At this point, it’s one of the most natural parts of celebrating anyone becoming a year older, whether they’re turning 1 or 100. The song “Happy Birthday to You,” first composed back in 1893, is as natural to anyone’s birthday celebration as cake and ice cream. What many people don’t know, though, is that the song is actually owned by a subsidiary of a major music company, and any time someone in film or television wants to use it, they have to pay that company a hefty sum. Now, though, a group of filmmakers are trying to change that.
Two years ago, a group of documentarians aiming to make a film about the iconic song filed a lawsuit in federal court challenging the validity of the Warner/Chappell music group’s copyright over it, which has been in existence since 1935. The plaintiff, Jennifer Nelson, was forced to pay Warner/Chappell a licensing fee of $1500 in order to use the subject of her documentary in the film. Of course, this displeased her and her collaborators, especially considering the origins of the song itself would likely make it older than any copyright can lay claim to. Normally, copyrights expire after a term of 100 years, after which the subjects of those copyrights enter the public domain. There are other limits on certain copyrights, though, which could expire after less time has passed.
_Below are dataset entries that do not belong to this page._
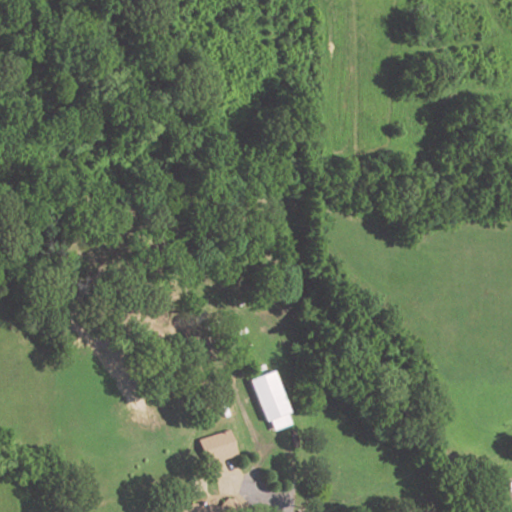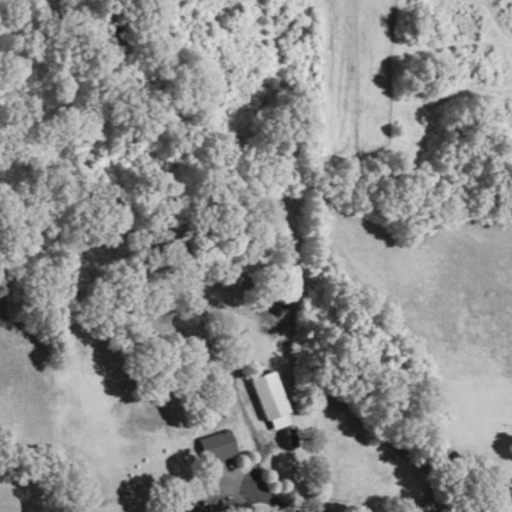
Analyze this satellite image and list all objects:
building: (270, 398)
building: (217, 445)
road: (260, 494)
building: (230, 505)
building: (188, 507)
building: (210, 507)
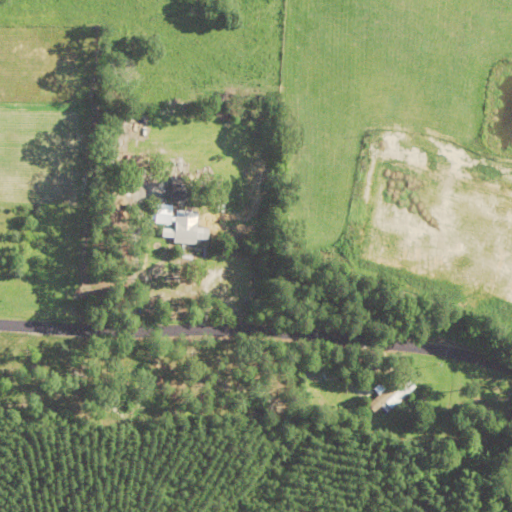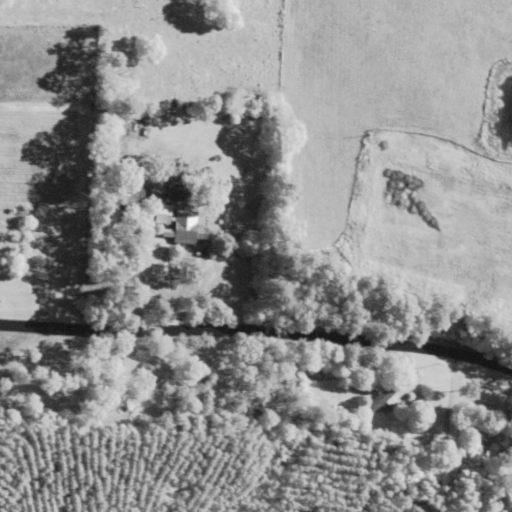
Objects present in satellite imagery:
building: (182, 229)
road: (135, 251)
road: (257, 330)
building: (390, 397)
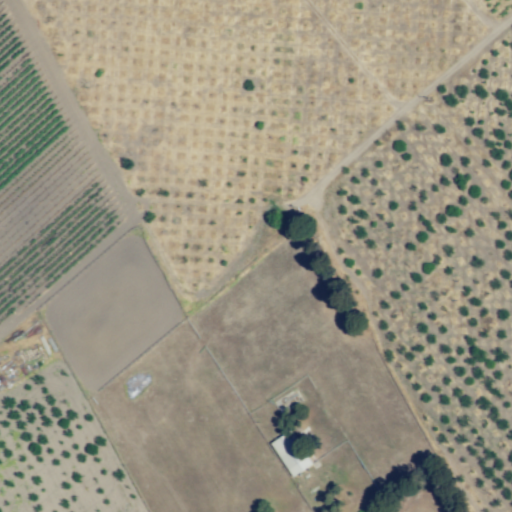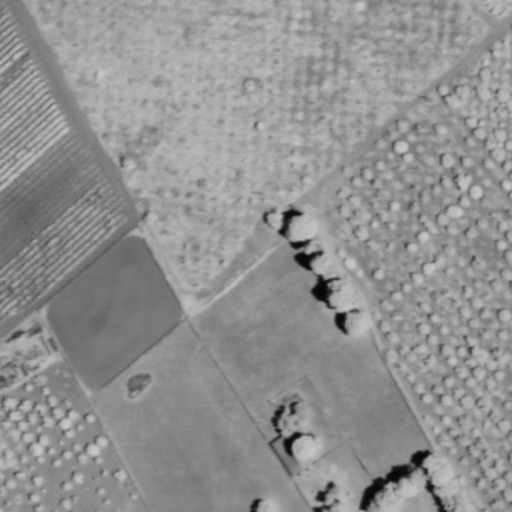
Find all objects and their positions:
road: (404, 107)
building: (290, 452)
building: (290, 453)
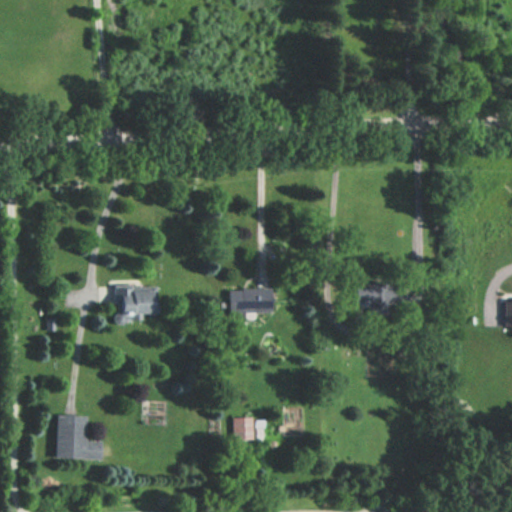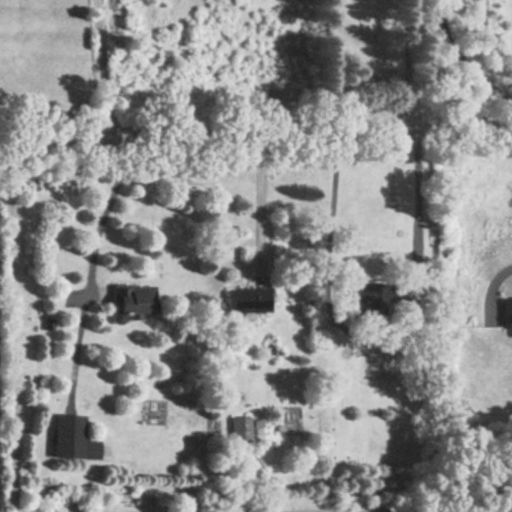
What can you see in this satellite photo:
road: (461, 61)
road: (104, 68)
road: (255, 131)
road: (263, 199)
road: (91, 270)
road: (493, 281)
building: (129, 301)
building: (130, 301)
building: (245, 301)
building: (245, 301)
building: (366, 302)
building: (367, 303)
road: (12, 328)
road: (373, 341)
building: (239, 429)
building: (239, 429)
building: (70, 439)
building: (71, 439)
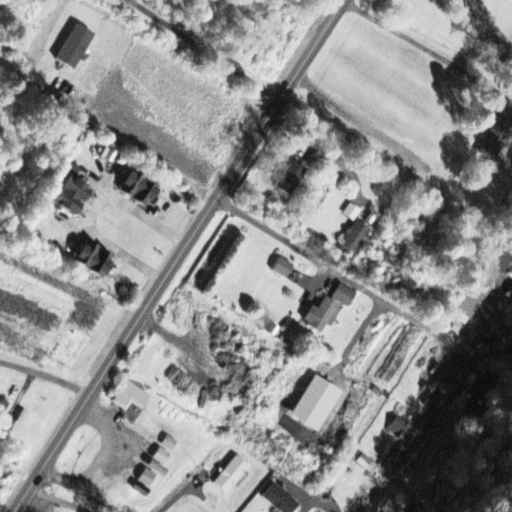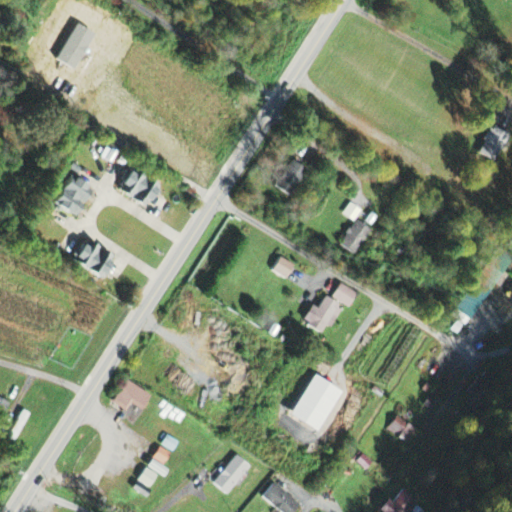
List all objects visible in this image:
building: (74, 48)
road: (208, 49)
road: (427, 49)
road: (366, 122)
road: (107, 134)
building: (493, 142)
building: (493, 145)
building: (308, 151)
building: (289, 176)
building: (291, 179)
building: (135, 184)
building: (137, 190)
building: (69, 191)
building: (71, 198)
road: (93, 210)
building: (351, 214)
building: (353, 235)
building: (355, 239)
building: (88, 254)
road: (178, 256)
building: (92, 260)
building: (283, 270)
road: (339, 272)
building: (483, 285)
building: (344, 297)
building: (322, 317)
road: (46, 374)
building: (130, 398)
building: (434, 401)
building: (2, 404)
building: (313, 405)
building: (3, 409)
building: (15, 426)
building: (402, 431)
building: (160, 458)
building: (156, 470)
building: (230, 477)
building: (279, 501)
building: (400, 504)
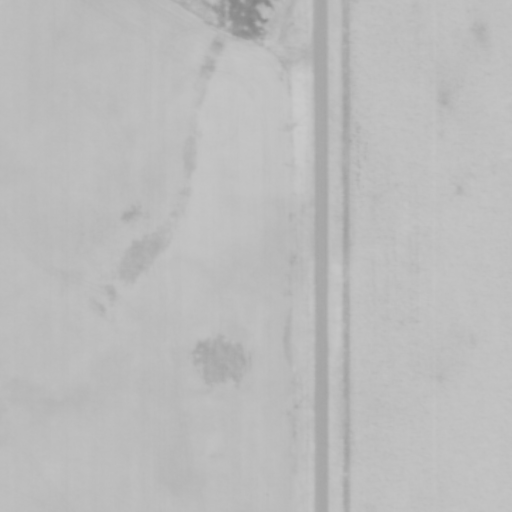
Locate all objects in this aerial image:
road: (323, 256)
According to a new post at Ars Technica, Nelson and the other plaintiffs in the case may have found, what they call, “smoking gun evidence” proving that the copyright is illegitimate. In their filing, they say that they have located a copyright for the song’s lyrics from 1927, which pre-dates the Warner/Chappell copyright by eight years. Because of this, the plaintiffs have determined that this “conclusively prove[s] that any copyright that may have existed for the song itself…expired decades ago.” If the case made by the plaintiff’s attorneys are accepted by the presiding judge, then that would likely mean a decisive path to victory, which will likely make both the “Happy Birthday” song publicly-owned material, as well as force Warner/Chappell to pay back what could amount to millions of dollars in licensing fees.
Warner/Chappell, which is a subsidiary of the Warner Music Group, have managed to earn as much as $2 million a year based solely on the licensing fees collected by the song itself. If this filing pans out, then the song could quickly become a financial liability for them, and you’ll likely see that song being more freely used in movies and television shows if those licensing fees are no longer necessary.